The study of the development and evaluation of self-management intervention among patients with acute myocardial infarction (AMI) undergoing percutaneous coronary intervention (PCI) is lacking, especially in China.


To examine the effects of a nurse-led individualized self-management program (NISMP) on health behaviors, control of cardiac risk factors, and health-related quality of life (HRQoL) among patients with AMI undergoing PCI.


The quasi-experimental design included a convenience sample of 112 participants recruited from a tertiary hospital in China. The participants were assigned to the control group (n = 56) or the intervention group (n = 56). The intervention group underwent the NISMP, which includes six group-based education sessions, a face-to-face individual consultation, and 12-month telephone follow-ups. Data were collected at baseline and at the end of the 12-month program using the Health Promotion Lifestyle Profile, the Risk Factors Assessment Form, and the Short Form 36-item Health Survey.


The baseline sociodemographic and clinical characteristics of the two groups were comparable (p > 0.05).
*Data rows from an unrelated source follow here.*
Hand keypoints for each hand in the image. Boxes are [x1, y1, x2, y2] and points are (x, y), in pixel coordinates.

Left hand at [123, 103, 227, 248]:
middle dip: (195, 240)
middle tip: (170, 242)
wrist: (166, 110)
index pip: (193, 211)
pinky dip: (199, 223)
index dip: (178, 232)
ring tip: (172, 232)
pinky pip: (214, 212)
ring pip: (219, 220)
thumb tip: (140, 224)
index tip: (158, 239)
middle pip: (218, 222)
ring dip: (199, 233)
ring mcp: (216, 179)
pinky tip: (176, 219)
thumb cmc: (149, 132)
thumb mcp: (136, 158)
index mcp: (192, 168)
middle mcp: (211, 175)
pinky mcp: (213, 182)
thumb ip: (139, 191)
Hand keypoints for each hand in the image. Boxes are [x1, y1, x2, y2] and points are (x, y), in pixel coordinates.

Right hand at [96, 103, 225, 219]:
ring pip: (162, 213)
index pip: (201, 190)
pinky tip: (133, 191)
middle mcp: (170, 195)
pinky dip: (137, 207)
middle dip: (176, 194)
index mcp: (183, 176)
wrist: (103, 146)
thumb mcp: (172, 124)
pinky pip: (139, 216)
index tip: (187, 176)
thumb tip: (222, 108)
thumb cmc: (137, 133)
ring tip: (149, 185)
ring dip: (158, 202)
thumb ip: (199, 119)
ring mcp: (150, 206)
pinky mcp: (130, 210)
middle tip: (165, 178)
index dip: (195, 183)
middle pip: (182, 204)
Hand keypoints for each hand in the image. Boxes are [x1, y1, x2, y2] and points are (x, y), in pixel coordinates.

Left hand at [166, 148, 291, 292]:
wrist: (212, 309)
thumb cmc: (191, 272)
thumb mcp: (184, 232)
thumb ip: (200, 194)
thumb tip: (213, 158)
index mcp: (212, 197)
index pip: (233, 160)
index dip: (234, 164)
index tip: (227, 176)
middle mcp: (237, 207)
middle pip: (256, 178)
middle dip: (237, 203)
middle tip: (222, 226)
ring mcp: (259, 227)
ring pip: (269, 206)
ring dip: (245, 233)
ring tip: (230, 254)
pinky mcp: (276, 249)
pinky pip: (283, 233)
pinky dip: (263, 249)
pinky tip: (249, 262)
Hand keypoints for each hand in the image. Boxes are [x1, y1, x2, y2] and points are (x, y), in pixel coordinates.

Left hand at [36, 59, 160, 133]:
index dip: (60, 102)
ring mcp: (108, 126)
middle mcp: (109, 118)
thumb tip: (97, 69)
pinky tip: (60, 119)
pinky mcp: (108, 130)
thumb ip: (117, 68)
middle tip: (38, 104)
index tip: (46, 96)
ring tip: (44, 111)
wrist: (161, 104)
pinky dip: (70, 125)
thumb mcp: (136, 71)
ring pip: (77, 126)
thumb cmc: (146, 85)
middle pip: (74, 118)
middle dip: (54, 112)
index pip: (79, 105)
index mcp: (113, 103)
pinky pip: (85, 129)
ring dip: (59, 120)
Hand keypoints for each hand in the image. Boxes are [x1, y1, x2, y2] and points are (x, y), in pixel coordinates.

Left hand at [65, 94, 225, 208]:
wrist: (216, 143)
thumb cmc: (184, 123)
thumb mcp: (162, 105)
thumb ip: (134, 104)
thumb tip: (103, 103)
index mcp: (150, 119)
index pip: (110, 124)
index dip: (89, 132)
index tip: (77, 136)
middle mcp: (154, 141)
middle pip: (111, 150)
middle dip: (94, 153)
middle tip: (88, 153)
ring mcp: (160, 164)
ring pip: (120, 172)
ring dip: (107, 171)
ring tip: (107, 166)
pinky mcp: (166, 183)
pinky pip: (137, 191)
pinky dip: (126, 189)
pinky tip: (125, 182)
After the 12-month intervention, the health behaviors and HRQoL of the participants in the intervention group had significantly improved (p < 0.05 for both) compared to those of the control group. Compared to the control group, the participants in the intervention group also reported significantly better control of cardiac risk factors including smoking (χ2 = 4.709, p = 0.030), low-density lipoprotein (χ2 = 4.160, p = 0.041), body mass index (χ2 = 3.886, p = 0.049) and exercise (χ2 = 10.096, p = 0.001).


The NISMP demonstrated positive effects on health behaviors, control of cardiac risk factors, and HRQoL among Chinese patients with AMI undergoing PCI.